▶ WHAT YOU HAVE TO DO: Rewrite the rows below, changing "Hannover" to "Bremen" and leaving everything else as it is.

####

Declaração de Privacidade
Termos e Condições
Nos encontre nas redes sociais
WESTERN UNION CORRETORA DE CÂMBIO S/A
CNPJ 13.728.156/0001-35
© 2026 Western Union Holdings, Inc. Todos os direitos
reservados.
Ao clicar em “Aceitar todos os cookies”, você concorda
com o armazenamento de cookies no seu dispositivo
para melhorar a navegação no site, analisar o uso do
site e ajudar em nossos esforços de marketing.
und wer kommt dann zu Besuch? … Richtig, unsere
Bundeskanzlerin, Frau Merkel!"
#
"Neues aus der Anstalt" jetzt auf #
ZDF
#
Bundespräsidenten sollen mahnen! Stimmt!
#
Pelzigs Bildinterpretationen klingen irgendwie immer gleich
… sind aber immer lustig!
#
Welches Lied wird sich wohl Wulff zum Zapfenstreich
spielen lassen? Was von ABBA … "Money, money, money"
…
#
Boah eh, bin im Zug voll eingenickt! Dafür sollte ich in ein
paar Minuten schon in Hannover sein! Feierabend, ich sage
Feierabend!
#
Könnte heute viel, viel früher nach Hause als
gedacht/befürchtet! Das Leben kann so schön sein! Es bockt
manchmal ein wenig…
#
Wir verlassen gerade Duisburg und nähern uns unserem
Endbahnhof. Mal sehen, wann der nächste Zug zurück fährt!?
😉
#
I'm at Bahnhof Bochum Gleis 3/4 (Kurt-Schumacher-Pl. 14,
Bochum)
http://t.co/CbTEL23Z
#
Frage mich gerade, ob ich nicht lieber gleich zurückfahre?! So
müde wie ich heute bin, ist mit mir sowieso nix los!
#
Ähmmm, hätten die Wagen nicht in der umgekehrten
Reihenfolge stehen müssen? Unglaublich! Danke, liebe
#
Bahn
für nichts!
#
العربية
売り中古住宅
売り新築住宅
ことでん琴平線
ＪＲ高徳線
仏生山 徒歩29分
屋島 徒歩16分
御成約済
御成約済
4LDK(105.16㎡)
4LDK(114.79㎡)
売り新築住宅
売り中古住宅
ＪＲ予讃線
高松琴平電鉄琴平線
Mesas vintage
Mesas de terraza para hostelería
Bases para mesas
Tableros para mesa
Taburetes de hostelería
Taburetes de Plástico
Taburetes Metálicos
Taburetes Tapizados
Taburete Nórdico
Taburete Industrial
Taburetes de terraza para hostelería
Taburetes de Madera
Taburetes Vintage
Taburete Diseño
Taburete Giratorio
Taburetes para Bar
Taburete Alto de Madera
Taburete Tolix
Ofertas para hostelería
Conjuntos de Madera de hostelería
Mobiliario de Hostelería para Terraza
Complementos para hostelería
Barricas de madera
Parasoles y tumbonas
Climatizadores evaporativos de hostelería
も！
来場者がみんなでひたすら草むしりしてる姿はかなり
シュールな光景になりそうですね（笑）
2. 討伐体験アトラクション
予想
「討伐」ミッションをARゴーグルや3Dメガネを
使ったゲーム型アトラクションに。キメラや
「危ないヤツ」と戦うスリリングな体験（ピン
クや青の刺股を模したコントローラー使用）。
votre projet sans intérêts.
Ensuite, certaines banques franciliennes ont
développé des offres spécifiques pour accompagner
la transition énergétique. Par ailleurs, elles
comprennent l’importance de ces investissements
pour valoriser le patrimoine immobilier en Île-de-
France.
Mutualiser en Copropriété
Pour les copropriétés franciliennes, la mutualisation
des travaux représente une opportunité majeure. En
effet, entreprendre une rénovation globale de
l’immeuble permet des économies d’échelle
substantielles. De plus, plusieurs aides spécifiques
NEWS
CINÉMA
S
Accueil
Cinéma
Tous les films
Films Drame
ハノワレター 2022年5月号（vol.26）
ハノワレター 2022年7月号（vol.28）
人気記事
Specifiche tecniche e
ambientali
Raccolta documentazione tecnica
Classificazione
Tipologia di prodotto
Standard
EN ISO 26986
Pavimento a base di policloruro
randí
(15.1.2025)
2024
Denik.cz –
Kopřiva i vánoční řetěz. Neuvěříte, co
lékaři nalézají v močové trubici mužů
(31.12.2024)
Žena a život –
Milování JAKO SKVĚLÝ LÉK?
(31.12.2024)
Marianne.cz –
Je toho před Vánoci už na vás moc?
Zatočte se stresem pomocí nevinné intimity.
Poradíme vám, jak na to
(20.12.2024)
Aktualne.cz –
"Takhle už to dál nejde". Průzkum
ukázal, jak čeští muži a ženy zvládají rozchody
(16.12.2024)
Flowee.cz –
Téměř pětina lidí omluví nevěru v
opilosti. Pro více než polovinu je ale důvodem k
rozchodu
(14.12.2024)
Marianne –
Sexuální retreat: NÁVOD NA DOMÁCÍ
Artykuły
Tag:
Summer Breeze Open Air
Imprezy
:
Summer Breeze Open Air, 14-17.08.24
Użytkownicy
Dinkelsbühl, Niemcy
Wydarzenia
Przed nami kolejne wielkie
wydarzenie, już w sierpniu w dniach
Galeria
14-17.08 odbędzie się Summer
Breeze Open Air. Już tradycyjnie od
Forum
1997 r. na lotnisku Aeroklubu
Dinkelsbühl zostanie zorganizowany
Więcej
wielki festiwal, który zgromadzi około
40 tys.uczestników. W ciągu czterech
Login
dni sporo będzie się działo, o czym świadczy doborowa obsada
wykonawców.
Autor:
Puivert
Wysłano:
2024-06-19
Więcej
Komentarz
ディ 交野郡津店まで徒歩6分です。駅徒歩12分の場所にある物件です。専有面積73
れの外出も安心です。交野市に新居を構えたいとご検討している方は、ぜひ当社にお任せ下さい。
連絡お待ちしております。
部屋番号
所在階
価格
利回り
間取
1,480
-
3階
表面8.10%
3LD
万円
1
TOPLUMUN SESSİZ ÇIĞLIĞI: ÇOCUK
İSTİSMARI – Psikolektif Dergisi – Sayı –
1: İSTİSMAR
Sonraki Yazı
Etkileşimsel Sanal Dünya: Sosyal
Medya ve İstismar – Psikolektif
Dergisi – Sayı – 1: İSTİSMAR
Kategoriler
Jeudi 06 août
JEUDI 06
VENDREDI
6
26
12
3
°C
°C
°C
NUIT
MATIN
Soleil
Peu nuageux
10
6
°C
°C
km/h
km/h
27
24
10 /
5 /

####

▶ YOUR SOLUTION:
Declaração de Privacidade
Termos e Condições
Nos encontre nas redes sociais
WESTERN UNION CORRETORA DE CÂMBIO S/A
CNPJ 13.728.156/0001-35
© 2026 Western Union Holdings, Inc. Todos os direitos
reservados.
Ao clicar em “Aceitar todos os cookies”, você concorda
com o armazenamento de cookies no seu dispositivo
para melhorar a navegação no site, analisar o uso do
site e ajudar em nossos esforços de marketing.
und wer kommt dann zu Besuch? … Richtig, unsere
Bundeskanzlerin, Frau Merkel!"
#
"Neues aus der Anstalt" jetzt auf #
ZDF
#
Bundespräsidenten sollen mahnen! Stimmt!
#
Pelzigs Bildinterpretationen klingen irgendwie immer gleich
… sind aber immer lustig!
#
Welches Lied wird sich wohl Wulff zum Zapfenstreich
spielen lassen? Was von ABBA … "Money, money, money"
…
#
Boah eh, bin im Zug voll eingenickt! Dafür sollte ich in ein
paar Minuten schon in Bremen sein! Feierabend, ich sage
Feierabend!
#
Könnte heute viel, viel früher nach Hause als
gedacht/befürchtet! Das Leben kann so schön sein! Es bockt
manchmal ein wenig…
#
Wir verlassen gerade Duisburg und nähern uns unserem
Endbahnhof. Mal sehen, wann der nächste Zug zurück fährt!?
😉
#
I'm at Bahnhof Bochum Gleis 3/4 (Kurt-Schumacher-Pl. 14,
Bochum)
http://t.co/CbTEL23Z
#
Frage mich gerade, ob ich nicht lieber gleich zurückfahre?! So
müde wie ich heute bin, ist mit mir sowieso nix los!
#
Ähmmm, hätten die Wagen nicht in der umgekehrten
Reihenfolge stehen müssen? Unglaublich! Danke, liebe
#
Bahn
für nichts!
#
العربية
売り中古住宅
売り新築住宅
ことでん琴平線
ＪＲ高徳線
仏生山 徒歩29分
屋島 徒歩16分
御成約済
御成約済
4LDK(105.16㎡)
4LDK(114.79㎡)
売り新築住宅
売り中古住宅
ＪＲ予讃線
高松琴平電鉄琴平線
Mesas vintage
Mesas de terraza para hostelería
Bases para mesas
Tableros para mesa
Taburetes de hostelería
Taburetes de Plástico
Taburetes Metálicos
Taburetes Tapizados
Taburete Nórdico
Taburete Industrial
Taburetes de terraza para hostelería
Taburetes de Madera
Taburetes Vintage
Taburete Diseño
Taburete Giratorio
Taburetes para Bar
Taburete Alto de Madera
Taburete Tolix
Ofertas para hostelería
Conjuntos de Madera de hostelería
Mobiliario de Hostelería para Terraza
Complementos para hostelería
Barricas de madera
Parasoles y tumbonas
Climatizadores evaporativos de hostelería
も！
来場者がみんなでひたすら草むしりしてる姿はかなり
シュールな光景になりそうですね（笑）
2. 討伐体験アトラクション
予想
「討伐」ミッションをARゴーグルや3Dメガネを
使ったゲーム型アトラクションに。キメラや
「危ないヤツ」と戦うスリリングな体験（ピン
クや青の刺股を模したコントローラー使用）。
votre projet sans intérêts.
Ensuite, certaines banques franciliennes ont
développé des offres spécifiques pour accompagner
la transition énergétique. Par ailleurs, elles
comprennent l’importance de ces investissements
pour valoriser le patrimoine immobilier en Île-de-
France.
Mutualiser en Copropriété
Pour les copropriétés franciliennes, la mutualisation
des travaux représente une opportunité majeure. En
effet, entreprendre une rénovation globale de
l’immeuble permet des économies d’échelle
substantielles. De plus, plusieurs aides spécifiques
NEWS
CINÉMA
S
Accueil
Cinéma
Tous les films
Films Drame
ハノワレター 2022年5月号（vol.26）
ハノワレター 2022年7月号（vol.28）
人気記事
Specifiche tecniche e
ambientali
Raccolta documentazione tecnica
Classificazione
Tipologia di prodotto
Standard
EN ISO 26986
Pavimento a base di policloruro
randí
(15.1.2025)
2024
Denik.cz –
Kopřiva i vánoční řetěz. Neuvěříte, co
lékaři nalézají v močové trubici mužů
(31.12.2024)
Žena a život –
Milování JAKO SKVĚLÝ LÉK?
(31.12.2024)
Marianne.cz –
Je toho před Vánoci už na vás moc?
Zatočte se stresem pomocí nevinné intimity.
Poradíme vám, jak na to
(20.12.2024)
Aktualne.cz –
"Takhle už to dál nejde". Průzkum
ukázal, jak čeští muži a ženy zvládají rozchody
(16.12.2024)
Flowee.cz –
Téměř pětina lidí omluví nevěru v
opilosti. Pro více než polovinu je ale důvodem k
rozchodu
(14.12.2024)
Marianne –
Sexuální retreat: NÁVOD NA DOMÁCÍ
Artykuły
Tag:
Summer Breeze Open Air
Imprezy
:
Summer Breeze Open Air, 14-17.08.24
Użytkownicy
Dinkelsbühl, Niemcy
Wydarzenia
Przed nami kolejne wielkie
wydarzenie, już w sierpniu w dniach
Galeria
14-17.08 odbędzie się Summer
Breeze Open Air. Już tradycyjnie od
Forum
1997 r. na lotnisku Aeroklubu
Dinkelsbühl zostanie zorganizowany
Więcej
wielki festiwal, który zgromadzi około
40 tys.uczestników. W ciągu czterech
Login
dni sporo będzie się działo, o czym świadczy doborowa obsada
wykonawców.
Autor:
Puivert
Wysłano:
2024-06-19
Więcej
Komentarz
ディ 交野郡津店まで徒歩6分です。駅徒歩12分の場所にある物件です。専有面積73
れの外出も安心です。交野市に新居を構えたいとご検討している方は、ぜひ当社にお任せ下さい。
連絡お待ちしております。
部屋番号
所在階
価格
利回り
間取
1,480
-
3階
表面8.10%
3LD
万円
1
TOPLUMUN SESSİZ ÇIĞLIĞI: ÇOCUK
İSTİSMARI – Psikolektif Dergisi – Sayı –
1: İSTİSMAR
Sonraki Yazı
Etkileşimsel Sanal Dünya: Sosyal
Medya ve İstismar – Psikolektif
Dergisi – Sayı – 1: İSTİSMAR
Kategoriler
Jeudi 06 août
JEUDI 06
VENDREDI
6
26
12
3
°C
°C
°C
NUIT
MATIN
Soleil
Peu nuageux
10
6
°C
°C
km/h
km/h
27
24
10 /
5 /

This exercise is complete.